** QUOTED PASSAGE **

January 16, 2026 | Policy Brief

The Islamic Republic Kills, Europe Does Nothing

January 16, 2026 | Policy Brief

The Islamic Republic Kills, Europe Does Nothing

The EU and European nations — purely symbolically — called Iranian ambassadors on January 13 to account for the Islamic Republic’s mass killing of as many as 12,000 unarmed demonstrators, even as protests against the regime continued. On that day, the United Kingdom, European Union — and EU members Germany, Italy, France, and Spain in an individual capacity — summoned the Islamic Republic’s envoys to explain Tehran’s brutal behavior.

Tehran rejects the numbers and claims that the popular movement is contained, but the internet remains shut down and security forces are stepping up patrols. People are coming out despite the threat of bullets now or expedited trials that could end in executions later.

Absent meaningful consequences for the Islamic Republic, summons and tongue lashings have fallen flat, protecting no one and deterring nothing.

Killings in Iran Mirror Assad’s Mass Killings in Syria

Europe’s harsh disapproval also greeted the 2012 Houla massacre, when more than 100 civilians, including many children, were killed in central Syria. They were murdered by a combination of heavy shelling and close-range executions — all attributed to pro-regime forces. France, the United Kingdom, Germany, Italy, Spain, and the Netherlands expelled Syrian diplomats in weak protest. Over the next 12 years, Bashar al-Assad’s forces killed hundreds of thousands more.

This recent slaughter is not the first time the regime in Tehran has killed innocent protesters, nor is this the first tepid response from Europe. The Zahedan “Bloody Friday” massacre occurred amid the 2022 “Women, Life, Freedom” movement, when security forces killed roughly 100 demonstrators, including at least 17 children. In the 2019 Bloody November protests, authorities killed an estimated 1,500 protesters nationwide, including about 150 in the Mahshahr massacre.

Europe’s response to Assad’s early massacres was inadequate, yet the response to Islamic Republic’s killing amounts to even less.

Iran Used EU-Made Weapons and Tech To Repress Protests

During the 2022 protest wave, shotgun cartridges bearing the logo of a French-Italian manufacturer were recovered from streets where security forces fired at demonstrators. Many were killed and hundreds were blinded or partially blinded. The shells had somehow made their way into the country despite EU sanctions imposed in 2011 that were intended to prohibit exporting equipment usable for internal repression.

** DATA SHOWN **
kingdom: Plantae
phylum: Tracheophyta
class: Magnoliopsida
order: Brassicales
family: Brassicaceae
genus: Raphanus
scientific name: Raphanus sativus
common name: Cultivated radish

---

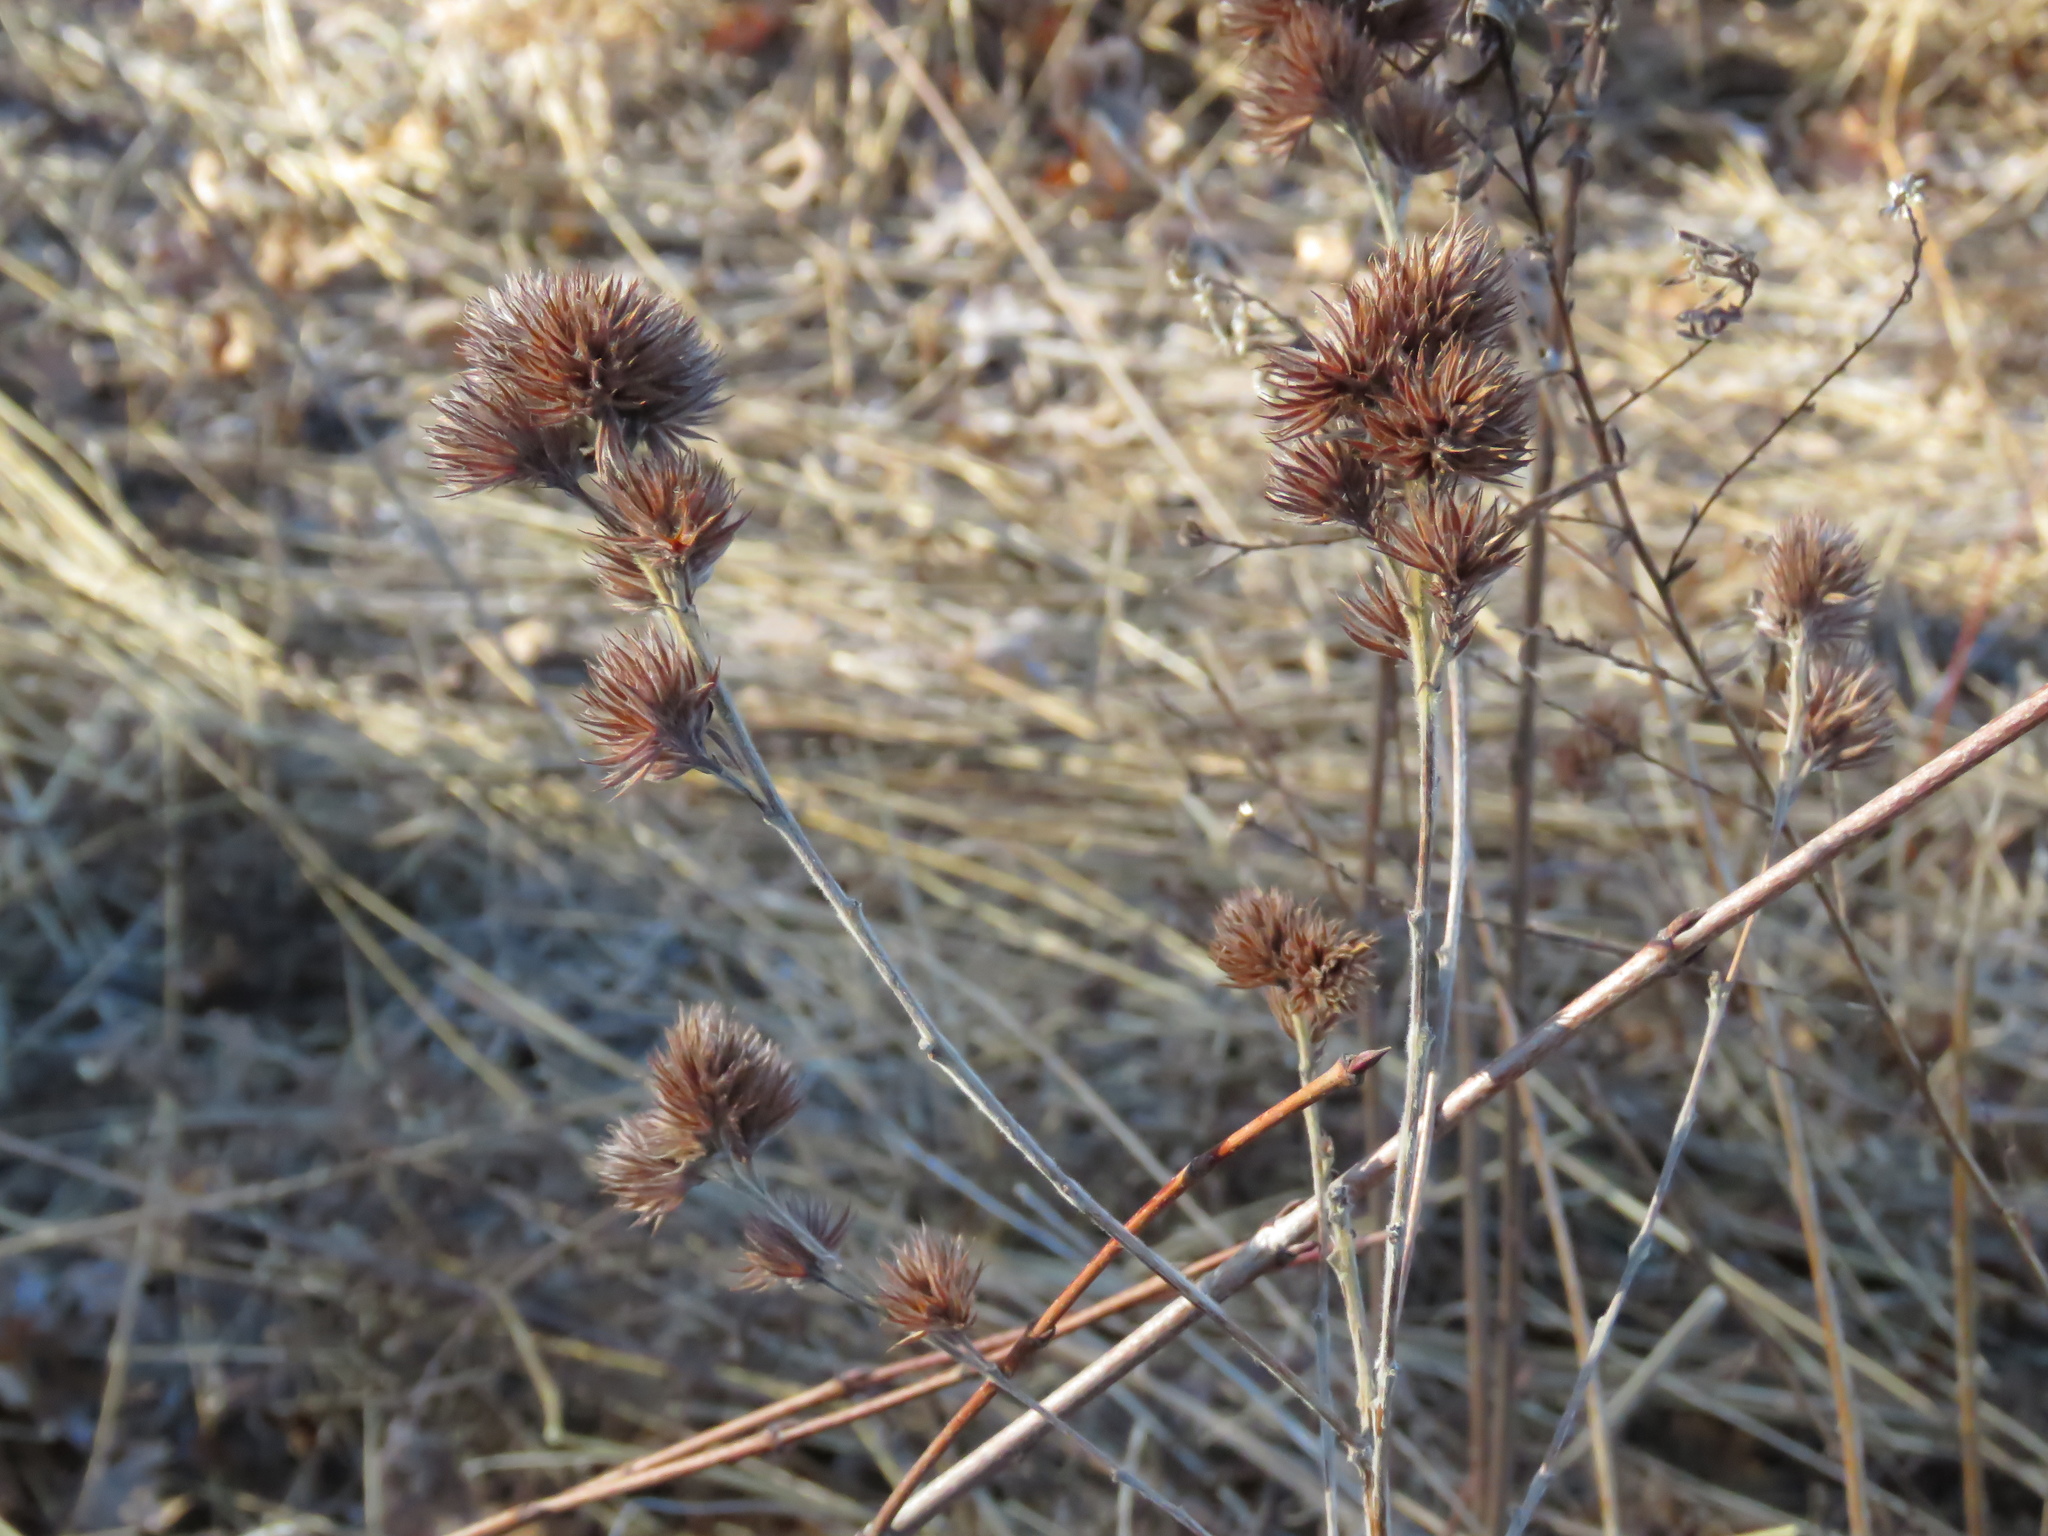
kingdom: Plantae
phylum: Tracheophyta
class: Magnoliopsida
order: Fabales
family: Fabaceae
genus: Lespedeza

...

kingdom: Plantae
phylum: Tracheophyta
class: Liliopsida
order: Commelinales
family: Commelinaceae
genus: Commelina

** TO DO **
• a. Reproduce the policy brief on Iran's crackdown from "Iran Used EU-Made" up to and including "for internal repression.".
• b. According to the policy brief on Iran's crackdown, roughly how many protesters were killed in the Mahshahr massacre?
• c. Extend the policy brief on Iran's crackdown, picking up from where it stops.

** ANSWERS GIVEN **
• a.
Iran Used EU-Made Weapons and Tech To Repress Protests

During the 2022 protest wave, shotgun cartridges bearing the logo of a French-Italian manufacturer were recovered from streets where security forces fired at demonstrators. Many were killed and hundreds were blinded or partially blinded. The shells had somehow made their way into the country despite EU sanctions imposed in 2011 that were intended to prohibit exporting equipment usable for internal repression.

• b. About 150 protesters.

• c.
Islamic Republic authorities used Nokia Siemens Networks surveillance technology in the late 2000s to keep an eye on dissidents. The EU-developed systems were embedded in Iran’s telecom network, enabling security services to monitor emails, phone calls, and online activity. During the 2009 protests that followed the presidential election, the regime used this to identify activists and carry out arrests.

Tehran Hunts Down Iranian Dissidents Across Europe

In 2024, the U.S. Treasury and the United Kingdom jointly sanctioned a network tasked with assassinating Iranian dissidents and opposition activists in the UK at Tehran’s behest. The network, led by Iran-based narcotics trafficker Naji Sharif Zindashti, operated under the guidance of the Iranian Ministry of Intelligence and carried out assassinations and kidnappings across multiple European countries. The European Union sanctioned eight operatives tied to the same network in July 2025 for transnational repression. Separately, Dutch authorities accused Tehran of attempting to assassinate an Iranian dissident in the Netherlands in 2024, while Metropolitan Police counterterrorism leadership stated in 2023 that police and Britain’s intelligence  agency, MI5, had foiled 15 Iranian plots to kidnap or kill UK-based dissidents.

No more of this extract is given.